▸ Problem description: Every line of the data is to be transcribed as it stands.

▸ Supplied records:
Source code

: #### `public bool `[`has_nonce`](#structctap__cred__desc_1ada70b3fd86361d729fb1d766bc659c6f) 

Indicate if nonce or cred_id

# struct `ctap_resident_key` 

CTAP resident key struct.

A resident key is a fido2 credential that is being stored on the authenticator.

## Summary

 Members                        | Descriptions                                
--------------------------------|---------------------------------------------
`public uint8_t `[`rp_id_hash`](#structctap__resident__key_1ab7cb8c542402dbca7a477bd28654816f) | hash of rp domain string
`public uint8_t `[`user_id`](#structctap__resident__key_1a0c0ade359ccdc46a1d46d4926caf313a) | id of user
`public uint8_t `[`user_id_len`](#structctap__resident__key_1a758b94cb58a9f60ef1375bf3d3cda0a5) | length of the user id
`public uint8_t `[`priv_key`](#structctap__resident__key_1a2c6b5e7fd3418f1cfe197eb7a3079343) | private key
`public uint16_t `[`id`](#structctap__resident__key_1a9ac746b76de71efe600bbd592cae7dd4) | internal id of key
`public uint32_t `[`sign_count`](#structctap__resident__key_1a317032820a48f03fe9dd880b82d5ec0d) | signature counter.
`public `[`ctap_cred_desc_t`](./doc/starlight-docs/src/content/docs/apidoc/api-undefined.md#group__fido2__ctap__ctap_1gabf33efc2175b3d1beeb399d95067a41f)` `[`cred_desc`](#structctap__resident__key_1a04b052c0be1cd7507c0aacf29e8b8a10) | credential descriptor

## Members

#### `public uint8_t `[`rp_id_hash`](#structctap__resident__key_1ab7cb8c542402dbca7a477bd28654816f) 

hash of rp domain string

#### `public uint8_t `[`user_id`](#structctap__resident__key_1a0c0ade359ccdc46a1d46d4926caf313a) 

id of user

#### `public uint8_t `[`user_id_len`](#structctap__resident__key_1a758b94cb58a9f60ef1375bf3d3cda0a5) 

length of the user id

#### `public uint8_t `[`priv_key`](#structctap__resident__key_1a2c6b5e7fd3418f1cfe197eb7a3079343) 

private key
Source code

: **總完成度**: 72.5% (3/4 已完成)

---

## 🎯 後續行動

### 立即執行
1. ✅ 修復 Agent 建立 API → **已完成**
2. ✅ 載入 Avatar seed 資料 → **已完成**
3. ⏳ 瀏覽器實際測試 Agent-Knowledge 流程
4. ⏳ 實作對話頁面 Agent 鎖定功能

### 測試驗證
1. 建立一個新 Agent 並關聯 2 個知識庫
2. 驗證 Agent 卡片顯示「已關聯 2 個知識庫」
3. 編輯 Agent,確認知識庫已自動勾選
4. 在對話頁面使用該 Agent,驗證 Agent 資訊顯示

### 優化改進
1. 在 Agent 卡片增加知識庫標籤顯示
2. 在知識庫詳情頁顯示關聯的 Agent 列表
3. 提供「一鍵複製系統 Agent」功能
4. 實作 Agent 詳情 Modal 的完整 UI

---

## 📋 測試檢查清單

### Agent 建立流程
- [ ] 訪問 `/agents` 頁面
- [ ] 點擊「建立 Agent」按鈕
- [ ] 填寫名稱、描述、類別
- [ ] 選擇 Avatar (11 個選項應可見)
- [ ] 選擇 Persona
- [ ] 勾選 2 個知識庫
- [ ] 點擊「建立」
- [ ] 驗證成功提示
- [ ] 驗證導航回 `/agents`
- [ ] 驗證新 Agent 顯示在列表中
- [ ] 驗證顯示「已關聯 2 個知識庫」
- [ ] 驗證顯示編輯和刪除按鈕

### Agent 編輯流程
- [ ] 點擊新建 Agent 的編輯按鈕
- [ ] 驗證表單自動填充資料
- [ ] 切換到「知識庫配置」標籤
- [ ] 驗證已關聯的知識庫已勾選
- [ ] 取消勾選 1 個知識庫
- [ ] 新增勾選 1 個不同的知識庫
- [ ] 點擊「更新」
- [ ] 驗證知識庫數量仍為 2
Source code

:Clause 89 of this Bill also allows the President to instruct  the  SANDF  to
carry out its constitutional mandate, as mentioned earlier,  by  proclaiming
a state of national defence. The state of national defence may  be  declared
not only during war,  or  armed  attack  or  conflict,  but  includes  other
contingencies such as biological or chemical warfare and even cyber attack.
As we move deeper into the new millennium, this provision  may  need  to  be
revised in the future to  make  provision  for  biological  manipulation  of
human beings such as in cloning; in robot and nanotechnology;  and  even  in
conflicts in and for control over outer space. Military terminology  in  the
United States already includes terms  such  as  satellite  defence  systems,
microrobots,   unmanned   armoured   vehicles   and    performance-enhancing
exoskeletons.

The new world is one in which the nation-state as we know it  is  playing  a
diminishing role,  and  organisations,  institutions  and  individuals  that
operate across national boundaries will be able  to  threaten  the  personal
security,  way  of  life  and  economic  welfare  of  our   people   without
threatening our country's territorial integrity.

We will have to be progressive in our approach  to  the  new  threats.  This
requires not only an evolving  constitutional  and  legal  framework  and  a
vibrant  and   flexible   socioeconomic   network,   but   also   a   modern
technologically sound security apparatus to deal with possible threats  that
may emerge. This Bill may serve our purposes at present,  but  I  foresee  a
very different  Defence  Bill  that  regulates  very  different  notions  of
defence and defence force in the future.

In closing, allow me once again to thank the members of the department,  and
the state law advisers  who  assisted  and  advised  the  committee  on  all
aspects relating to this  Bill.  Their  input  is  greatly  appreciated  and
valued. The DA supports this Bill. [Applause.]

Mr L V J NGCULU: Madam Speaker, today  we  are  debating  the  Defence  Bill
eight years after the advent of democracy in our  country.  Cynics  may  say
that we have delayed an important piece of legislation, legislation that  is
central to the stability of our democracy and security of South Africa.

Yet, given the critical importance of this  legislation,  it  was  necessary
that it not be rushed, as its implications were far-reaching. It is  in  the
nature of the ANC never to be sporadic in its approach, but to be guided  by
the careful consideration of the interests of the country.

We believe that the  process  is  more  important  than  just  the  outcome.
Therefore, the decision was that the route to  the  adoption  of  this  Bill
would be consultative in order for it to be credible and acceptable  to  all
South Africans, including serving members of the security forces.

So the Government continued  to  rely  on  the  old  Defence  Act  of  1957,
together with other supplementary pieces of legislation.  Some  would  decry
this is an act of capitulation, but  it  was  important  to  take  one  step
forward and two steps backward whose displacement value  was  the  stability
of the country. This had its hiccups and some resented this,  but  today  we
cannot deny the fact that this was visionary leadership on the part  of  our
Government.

▸ Answer to the problem:
Source code

: #### `public bool `[`has_nonce`](#structctap__cred__desc_1ada70b3fd86361d729fb1d766bc659c6f) 

Indicate if nonce or cred_id

# struct `ctap_resident_key` 

CTAP resident key struct.

A resident key is a fido2 credential that is being stored on the authenticator.

## Summary

 Members                        | Descriptions                                
--------------------------------|---------------------------------------------
`public uint8_t `[`rp_id_hash`](#structctap__resident__key_1ab7cb8c542402dbca7a477bd28654816f) | hash of rp domain string
`public uint8_t `[`user_id`](#structctap__resident__key_1a0c0ade359ccdc46a1d46d4926caf313a) | id of user
`public uint8_t `[`user_id_len`](#structctap__resident__key_1a758b94cb58a9f60ef1375bf3d3cda0a5) | length of the user id
`public uint8_t `[`priv_key`](#structctap__resident__key_1a2c6b5e7fd3418f1cfe197eb7a3079343) | private key
`public uint16_t `[`id`](#structctap__resident__key_1a9ac746b76de71efe600bbd592cae7dd4) | internal id of key
`public uint32_t `[`sign_count`](#structctap__resident__key_1a317032820a48f03fe9dd880b82d5ec0d) | signature counter.
`public `[`ctap_cred_desc_t`](./doc/starlight-docs/src/content/docs/apidoc/api-undefined.md#group__fido2__ctap__ctap_1gabf33efc2175b3d1beeb399d95067a41f)` `[`cred_desc`](#structctap__resident__key_1a04b052c0be1cd7507c0aacf29e8b8a10) | credential descriptor

## Members

#### `public uint8_t `[`rp_id_hash`](#structctap__resident__key_1ab7cb8c542402dbca7a477bd28654816f) 

hash of rp domain string

#### `public uint8_t `[`user_id`](#structctap__resident__key_1a0c0ade359ccdc46a1d46d4926caf313a) 

id of user

#### `public uint8_t `[`user_id_len`](#structctap__resident__key_1a758b94cb58a9f60ef1375bf3d3cda0a5) 

length of the user id

#### `public uint8_t `[`priv_key`](#structctap__resident__key_1a2c6b5e7fd3418f1cfe197eb7a3079343) 

private key
Source code

: **總完成度**: 72.5% (3/4 已完成)

---

## 🎯 後續行動

### 立即執行
1. ✅ 修復 Agent 建立 API → **已完成**
2. ✅ 載入 Avatar seed 資料 → **已完成**
3. ⏳ 瀏覽器實際測試 Agent-Knowledge 流程
4. ⏳ 實作對話頁面 Agent 鎖定功能

### 測試驗證
1. 建立一個新 Agent 並關聯 2 個知識庫
2. 驗證 Agent 卡片顯示「已關聯 2 個知識庫」
3. 編輯 Agent,確認知識庫已自動勾選
4. 在對話頁面使用該 Agent,驗證 Agent 資訊顯示

### 優化改進
1. 在 Agent 卡片增加知識庫標籤顯示
2. 在知識庫詳情頁顯示關聯的 Agent 列表
3. 提供「一鍵複製系統 Agent」功能
4. 實作 Agent 詳情 Modal 的完整 UI

---

## 📋 測試檢查清單

### Agent 建立流程
- [ ] 訪問 `/agents` 頁面
- [ ] 點擊「建立 Agent」按鈕
- [ ] 填寫名稱、描述、類別
- [ ] 選擇 Avatar (11 個選項應可見)
- [ ] 選擇 Persona
- [ ] 勾選 2 個知識庫
- [ ] 點擊「建立」
- [ ] 驗證成功提示
- [ ] 驗證導航回 `/agents`
- [ ] 驗證新 Agent 顯示在列表中
- [ ] 驗證顯示「已關聯 2 個知識庫」
- [ ] 驗證顯示編輯和刪除按鈕

### Agent 編輯流程
- [ ] 點擊新建 Agent 的編輯按鈕
- [ ] 驗證表單自動填充資料
- [ ] 切換到「知識庫配置」標籤
- [ ] 驗證已關聯的知識庫已勾選
- [ ] 取消勾選 1 個知識庫
- [ ] 新增勾選 1 個不同的知識庫
- [ ] 點擊「更新」
- [ ] 驗證知識庫數量仍為 2
Source code

:Clause 89 of this Bill also allows the President to instruct  the  SANDF  to
carry out its constitutional mandate, as mentioned earlier,  by  proclaiming
a state of national defence. The state of national defence may  be  declared
not only during war,  or  armed  attack  or  conflict,  but  includes  other
contingencies such as biological or chemical warfare and even cyber attack.
As we move deeper into the new millennium, this provision  may  need  to  be
revised in the future to  make  provision  for  biological  manipulation  of
human beings such as in cloning; in robot and nanotechnology;  and  even  in
conflicts in and for control over outer space. Military terminology  in  the
United States already includes terms  such  as  satellite  defence  systems,
microrobots,   unmanned   armoured   vehicles   and    performance-enhancing
exoskeletons.

The new world is one in which the nation-state as we know it  is  playing  a
diminishing role,  and  organisations,  institutions  and  individuals  that
operate across national boundaries will be able  to  threaten  the  personal
security,  way  of  life  and  economic  welfare  of  our   people   without
threatening our country's territorial integrity.

We will have to be progressive in our approach  to  the  new  threats.  This
requires not only an evolving  constitutional  and  legal  framework  and  a
vibrant  and   flexible   socioeconomic   network,   but   also   a   modern
technologically sound security apparatus to deal with possible threats  that
may emerge. This Bill may serve our purposes at present,  but  I  foresee  a
very different  Defence  Bill  that  regulates  very  different  notions  of
defence and defence force in the future.

In closing, allow me once again to thank the members of the department,  and
the state law advisers  who  assisted  and  advised  the  committee  on  all
aspects relating to this  Bill.  Their  input  is  greatly  appreciated  and
valued. The DA supports this Bill. [Applause.]

Mr L V J NGCULU: Madam Speaker, today  we  are  debating  the  Defence  Bill
eight years after the advent of democracy in our  country.  Cynics  may  say
that we have delayed an important piece of legislation, legislation that  is
central to the stability of our democracy and security of South Africa.

Yet, given the critical importance of this  legislation,  it  was  necessary
that it not be rushed, as its implications were far-reaching. It is  in  the
nature of the ANC never to be sporadic in its approach, but to be guided  by
the careful consideration of the interests of the country.

We believe that the  process  is  more  important  than  just  the  outcome.
Therefore, the decision was that the route to  the  adoption  of  this  Bill
would be consultative in order for it to be credible and acceptable  to  all
South Africans, including serving members of the security forces.

So the Government continued  to  rely  on  the  old  Defence  Act  of  1957,
together with other supplementary pieces of legislation.  Some  would  decry
this is an act of capitulation, but  it  was  important  to  take  one  step
forward and two steps backward whose displacement value  was  the  stability
of the country. This had its hiccups and some resented this,  but  today  we
cannot deny the fact that this was visionary leadership on the part  of  our
Government.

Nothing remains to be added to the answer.